The works here also explore a type of realism in lacquer based on repeated direct observation over many days and layers then sanding away like erosion - a journey simply reflects the passage of time, as well as fossilizes and preserves all the mental & visceral states of the artist along with the outer conditions of space. This whole process of continuous accumulation and subtraction, for Phi Phi Oanh, “leads to an image of the observed that seems to exist at different moments and times. While not tonally realistic like a photograph, this lacquer realism is more involved with the slippery ever changing experience of sight and of memory which I consider to be son ta’s major potential contribution to the field of painting.

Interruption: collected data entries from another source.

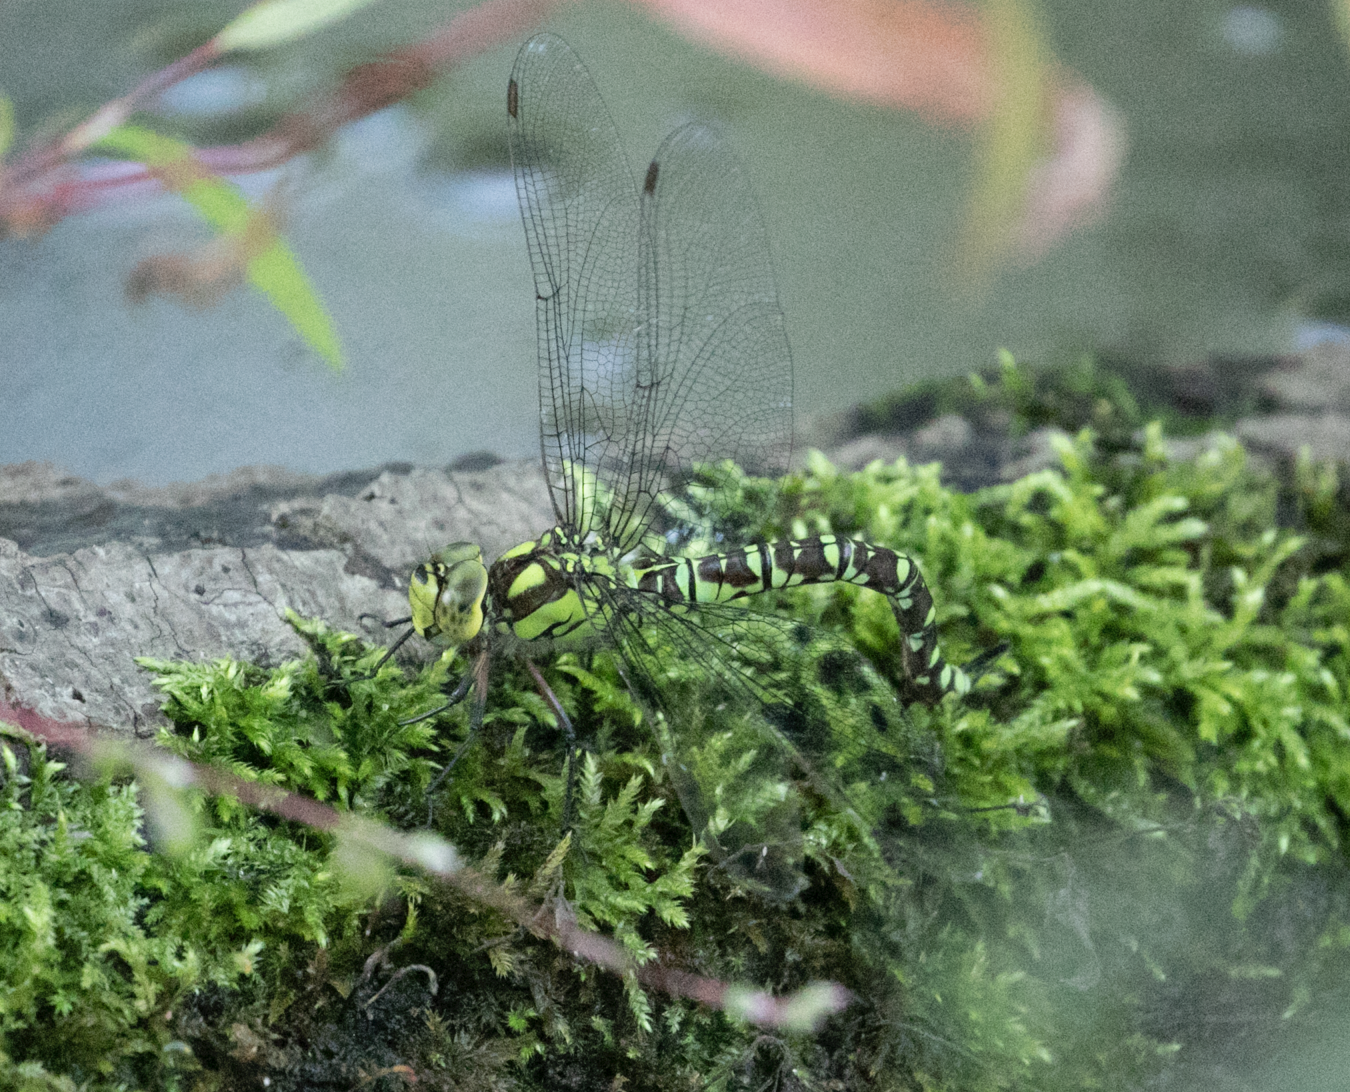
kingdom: Animalia
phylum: Arthropoda
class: Insecta
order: Odonata
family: Aeshnidae
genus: Aeshna
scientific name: Aeshna cyanea
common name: Southern hawker
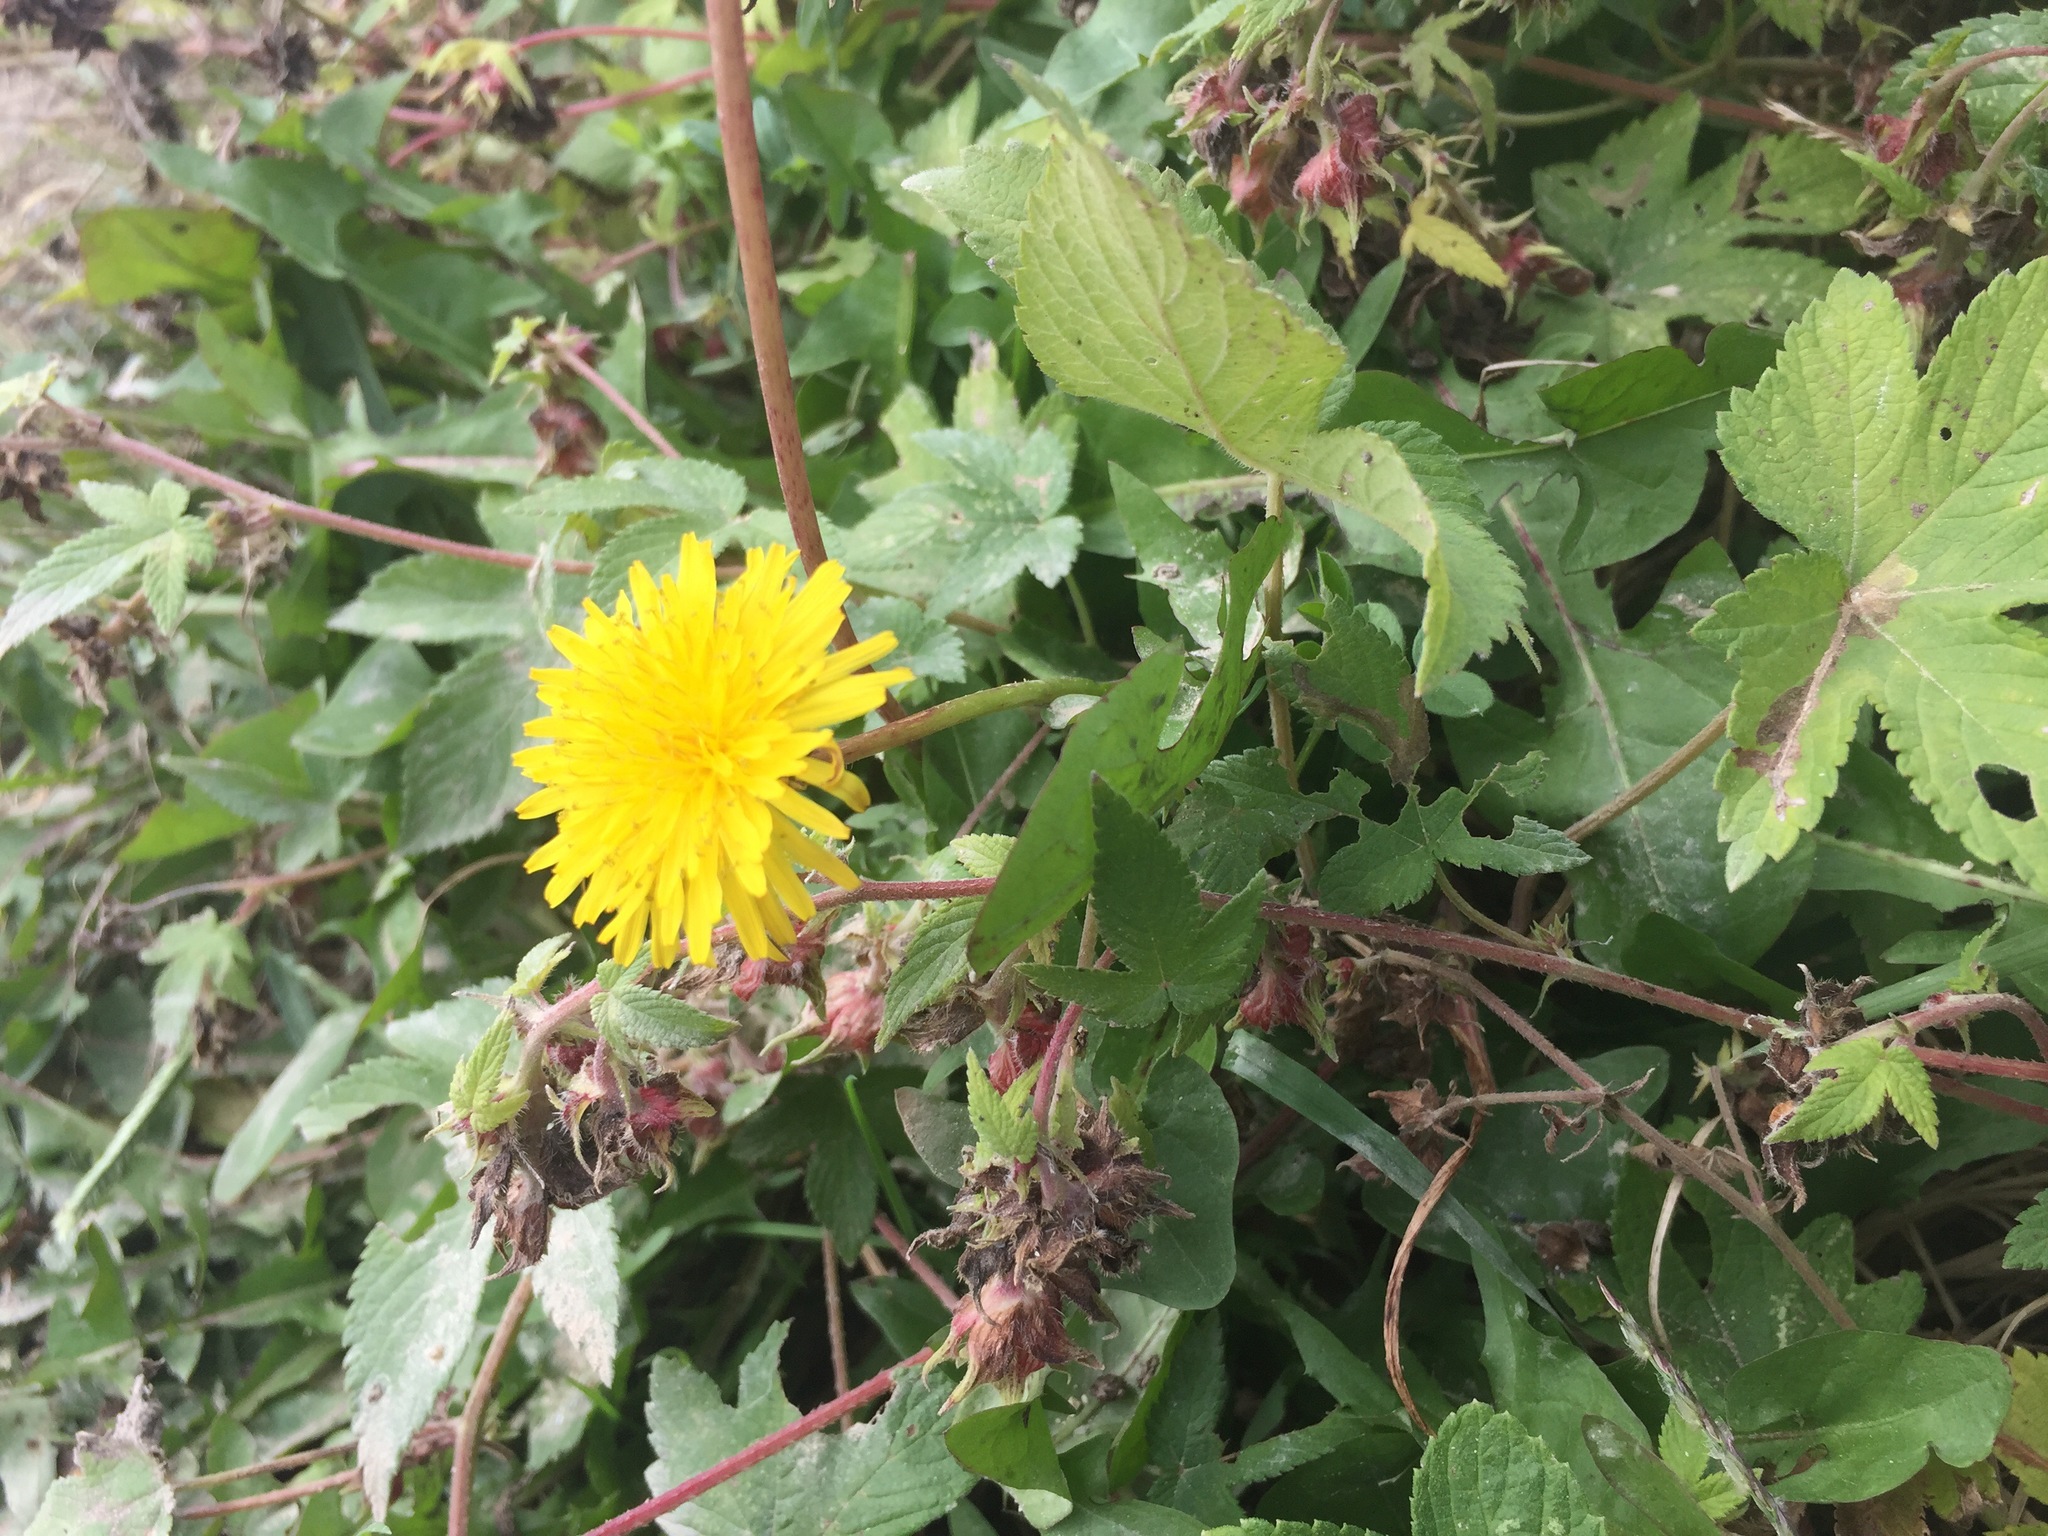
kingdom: Plantae
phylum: Tracheophyta
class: Magnoliopsida
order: Asterales
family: Asteraceae
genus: Taraxacum
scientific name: Taraxacum officinale
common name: Common dandelion
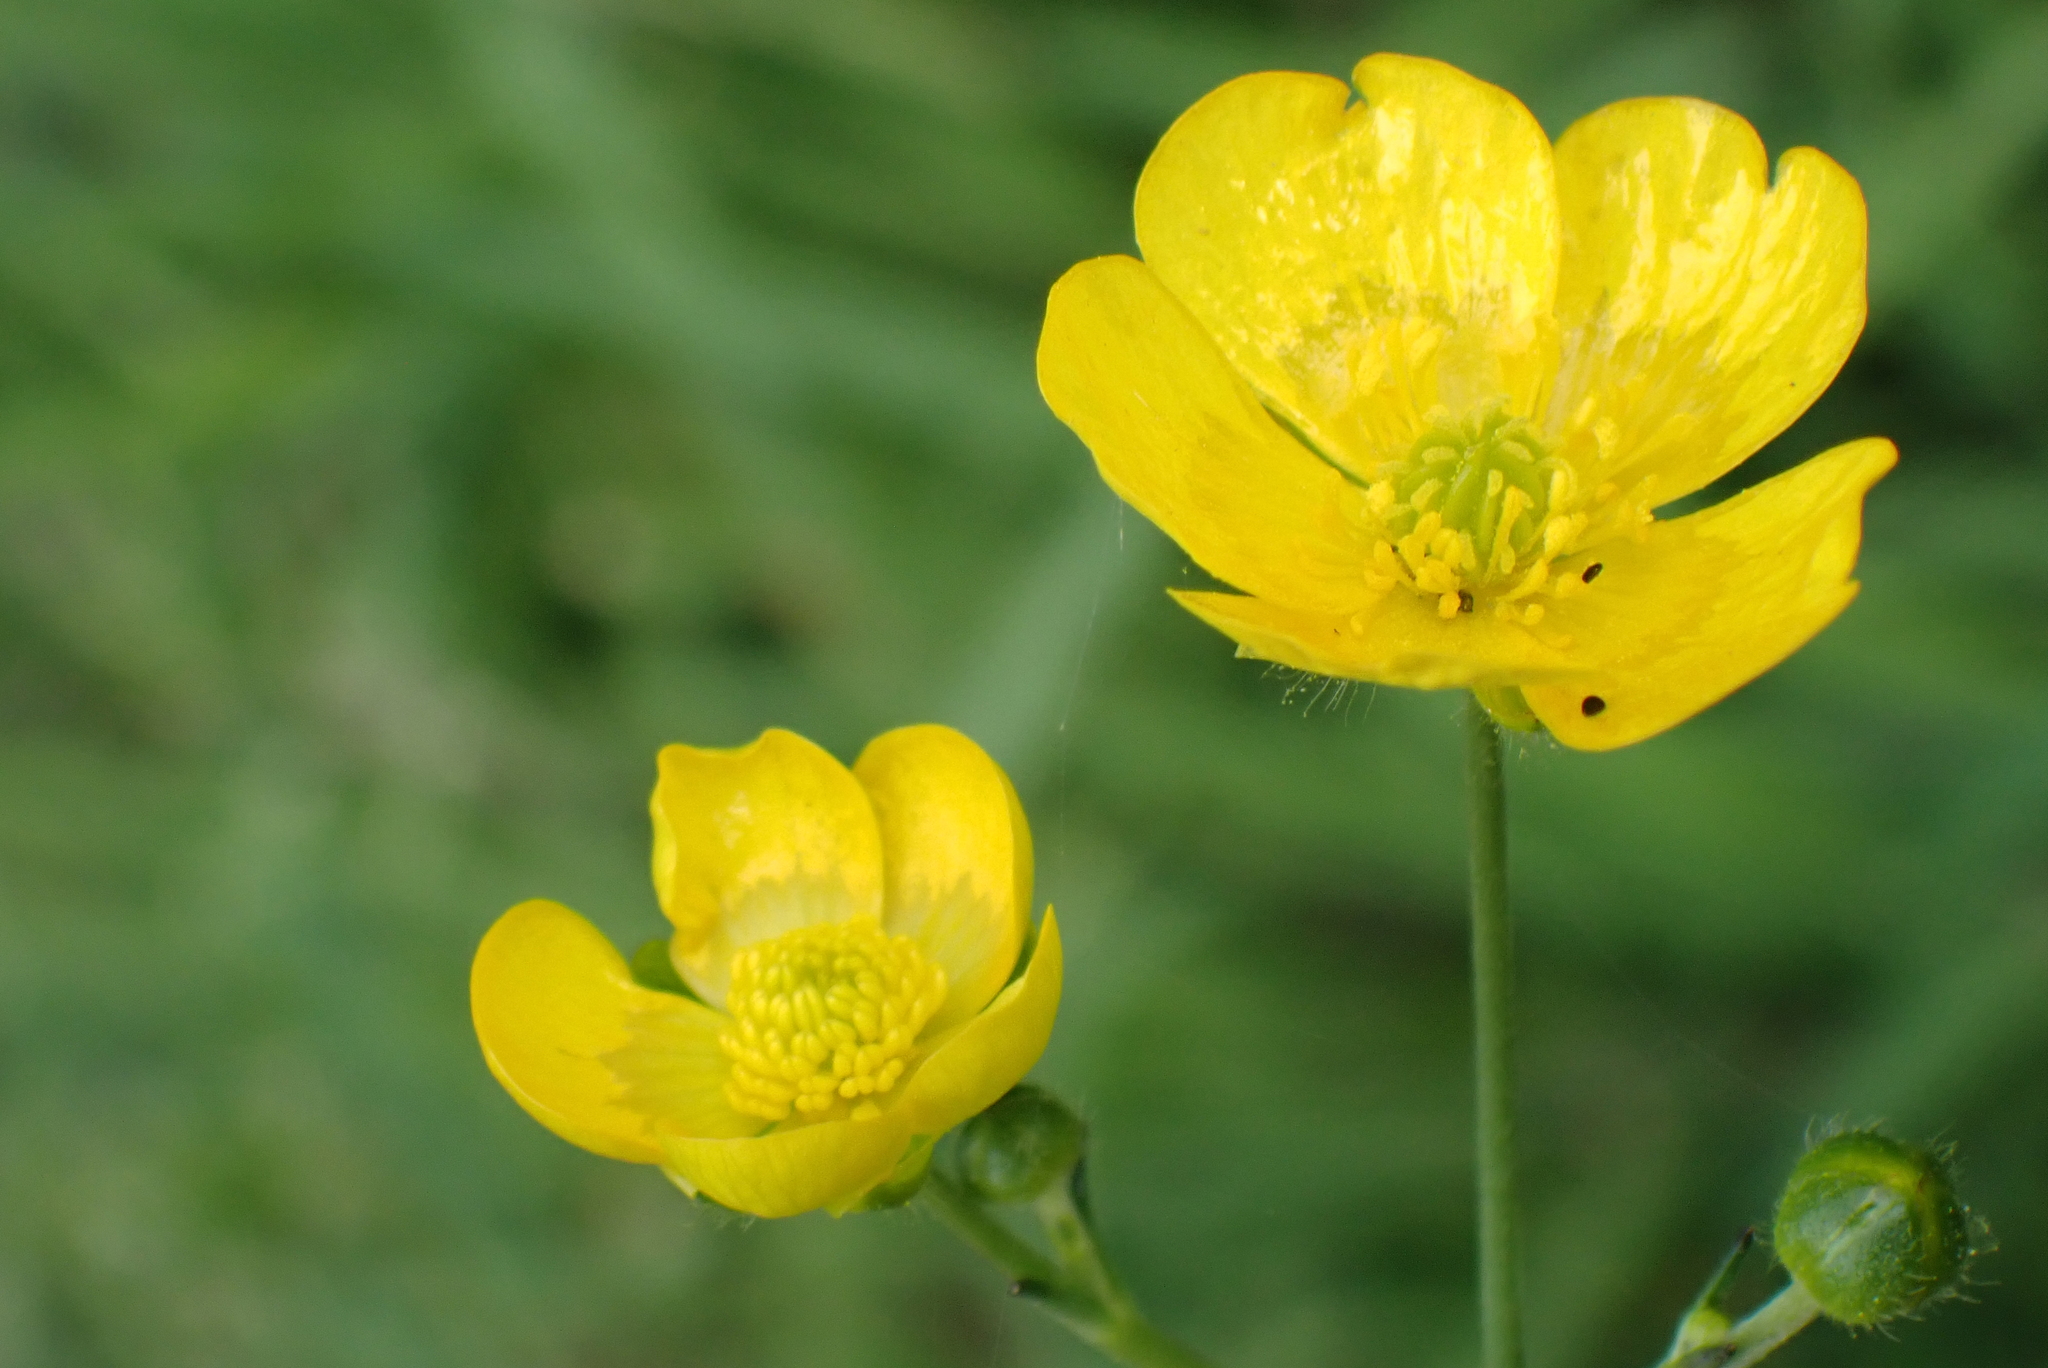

The paintings in Arca Noa explore new representational models of son ta lacquer painting in both the physical (though experimentations on different materials and substrates) and in the symbolic (through what can be interpreted and a broadening of its theory). For Phi Phi Oanh, sơn ta lacquer is not an inert image - making medium rather it assembles a wide range of relationships in locality, culture, environment and nature.
Objecthood versus dematerialization, domestication and possession, the physical embodiment of memory built to last, the correlations between the micro and the macro, between cherishing one’s own personal memories and questioning the position and scale of the human being, are some themes that run through Arca Noa.